Chinguetti está entre la cúpula celeste y una meseta de polvo marciano. A ese infierno viajan de vez en cuando estos tres matronos: Luis Torrecilla, José Antonio Campos y Antonio Fernández. Allí llevan parte de progreso sanitario, forman a personal autóctono y les salvan la vida a muchas parturientas y, para celebrarlo, toman té con dátiles mirando a las estrellas.
Y cuando se inicie el concurrido maratón hacia la fecundación, puede que uno de ellos esté comiéndose una ensalada de apios mientras lee una revista especializada en obstetricia y ginecología; otro esté en el cine viendo las primeras escenas de la película The Reader y, el tercero vaya circulando en moto junto a una carretera cercana a la playa, tratando de relajarse y desconectar llevando únicamente en su mente la línea azul del horizonte.
Unos meses más tarde, alguno de ellos estará de guardia. Mientras hojea desganado el periódico del día, irá sorbiendo un café infame y, poco a poco, casi imperceptiblemente, la urgencia, los pasillos, las plantas del hospital, la sala de espera, todo irá acompasándose al ritmo lento y pastoso de la noche.
Sólo se oirá el indeciso traqueteo del carrito de las medicinas tirado por una enfermera que distribuye con precisión y escrupulosidad su mágica farmacopea; algún timbre iluminará el número de una habitación donde alguien reclamará con urgencia un analgésico, unas palabras de ánimo o una sonrisa tranquilizadora, y los ascensores se harán más pausados y en su formidable estómago sólo viajarán algún relevo de familiar, un médico con el estetoscopio cansado colgado del cuello y las últimas enfermeras vestidas de calle que acaban de concluir su turno laboral.

Datos recopilados
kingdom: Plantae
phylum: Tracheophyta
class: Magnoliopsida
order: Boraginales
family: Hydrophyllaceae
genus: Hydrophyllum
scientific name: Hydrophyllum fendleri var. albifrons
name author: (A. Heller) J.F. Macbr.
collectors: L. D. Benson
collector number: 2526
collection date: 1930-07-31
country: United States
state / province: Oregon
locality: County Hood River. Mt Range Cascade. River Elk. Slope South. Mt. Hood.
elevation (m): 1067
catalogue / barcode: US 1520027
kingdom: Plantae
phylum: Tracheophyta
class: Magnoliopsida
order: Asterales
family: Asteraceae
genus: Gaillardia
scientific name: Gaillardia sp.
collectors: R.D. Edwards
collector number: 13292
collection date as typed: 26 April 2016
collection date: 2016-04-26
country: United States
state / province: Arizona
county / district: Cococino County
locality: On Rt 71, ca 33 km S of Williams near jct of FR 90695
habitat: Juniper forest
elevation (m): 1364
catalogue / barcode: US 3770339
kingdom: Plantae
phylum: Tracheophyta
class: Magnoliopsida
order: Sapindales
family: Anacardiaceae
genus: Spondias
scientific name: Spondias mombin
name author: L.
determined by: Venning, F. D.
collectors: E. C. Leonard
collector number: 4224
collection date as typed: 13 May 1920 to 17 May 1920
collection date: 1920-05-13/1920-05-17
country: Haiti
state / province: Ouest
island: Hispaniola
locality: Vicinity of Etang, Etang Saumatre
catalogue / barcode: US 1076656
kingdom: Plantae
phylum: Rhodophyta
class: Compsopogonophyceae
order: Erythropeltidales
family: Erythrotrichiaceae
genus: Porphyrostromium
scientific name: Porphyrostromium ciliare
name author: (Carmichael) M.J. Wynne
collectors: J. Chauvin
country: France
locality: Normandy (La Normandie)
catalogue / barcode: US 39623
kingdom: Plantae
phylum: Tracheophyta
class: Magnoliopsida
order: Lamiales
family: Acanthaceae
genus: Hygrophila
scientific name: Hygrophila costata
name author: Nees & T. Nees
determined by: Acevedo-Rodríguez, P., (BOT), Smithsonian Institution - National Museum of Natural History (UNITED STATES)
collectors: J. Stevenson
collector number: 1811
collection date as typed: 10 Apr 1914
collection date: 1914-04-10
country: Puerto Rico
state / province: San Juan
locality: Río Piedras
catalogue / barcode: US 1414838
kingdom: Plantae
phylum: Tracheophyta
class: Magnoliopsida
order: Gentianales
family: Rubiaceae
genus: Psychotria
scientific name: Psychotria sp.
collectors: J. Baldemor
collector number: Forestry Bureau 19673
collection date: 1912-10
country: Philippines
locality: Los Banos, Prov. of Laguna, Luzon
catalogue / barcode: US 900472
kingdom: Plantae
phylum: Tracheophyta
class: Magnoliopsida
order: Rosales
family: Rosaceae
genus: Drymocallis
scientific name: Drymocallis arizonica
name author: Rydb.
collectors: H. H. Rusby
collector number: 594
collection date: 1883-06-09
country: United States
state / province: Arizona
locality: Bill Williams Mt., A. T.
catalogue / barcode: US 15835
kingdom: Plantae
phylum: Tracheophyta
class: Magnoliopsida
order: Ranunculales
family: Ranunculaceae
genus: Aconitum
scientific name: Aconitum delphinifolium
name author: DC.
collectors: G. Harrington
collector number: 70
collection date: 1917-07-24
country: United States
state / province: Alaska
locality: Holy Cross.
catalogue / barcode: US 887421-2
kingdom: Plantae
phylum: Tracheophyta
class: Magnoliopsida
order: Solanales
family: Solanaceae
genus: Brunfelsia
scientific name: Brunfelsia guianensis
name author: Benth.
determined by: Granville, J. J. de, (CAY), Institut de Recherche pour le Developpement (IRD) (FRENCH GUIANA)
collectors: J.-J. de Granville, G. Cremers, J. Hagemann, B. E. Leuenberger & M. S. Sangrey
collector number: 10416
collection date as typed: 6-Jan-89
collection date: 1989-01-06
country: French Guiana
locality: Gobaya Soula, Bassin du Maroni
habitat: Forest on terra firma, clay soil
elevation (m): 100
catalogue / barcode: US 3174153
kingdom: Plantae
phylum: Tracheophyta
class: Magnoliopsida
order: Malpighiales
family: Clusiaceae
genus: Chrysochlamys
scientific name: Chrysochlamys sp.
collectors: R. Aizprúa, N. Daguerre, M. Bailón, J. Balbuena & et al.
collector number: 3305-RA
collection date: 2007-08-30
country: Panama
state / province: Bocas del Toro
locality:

## ACTIVIDAD
Reproduce íntegro y sin ningún cambio el fragmento sobre los tres matronos.

## SOLUCIÓN DEL EJERCICIO
Chinguetti está entre la cúpula celeste y una meseta de polvo marciano. A ese infierno viajan de vez en cuando estos tres matronos: Luis Torrecilla, José Antonio Campos y Antonio Fernández. Allí llevan parte de progreso sanitario, forman a personal autóctono y les salvan la vida a muchas parturientas y, para celebrarlo, toman té con dátiles mirando a las estrellas.
Y cuando se inicie el concurrido maratón hacia la fecundación, puede que uno de ellos esté comiéndose una ensalada de apios mientras lee una revista especializada en obstetricia y ginecología; otro esté en el cine viendo las primeras escenas de la película The Reader y, el tercero vaya circulando en moto junto a una carretera cercana a la playa, tratando de relajarse y desconectar llevando únicamente en su mente la línea azul del horizonte.
Unos meses más tarde, alguno de ellos estará de guardia. Mientras hojea desganado el periódico del día, irá sorbiendo un café infame y, poco a poco, casi imperceptiblemente, la urgencia, los pasillos, las plantas del hospital, la sala de espera, todo irá acompasándose al ritmo lento y pastoso de la noche.
Sólo se oirá el indeciso traqueteo del carrito de las medicinas tirado por una enfermera que distribuye con precisión y escrupulosidad su mágica farmacopea; algún timbre iluminará el número de una habitación donde alguien reclamará con urgencia un analgésico, unas palabras de ánimo o una sonrisa tranquilizadora, y los ascensores se harán más pausados y en su formidable estómago sólo viajarán algún relevo de familiar, un médico con el estetoscopio cansado colgado del cuello y las últimas enfermeras vestidas de calle que acaban de concluir su turno laboral.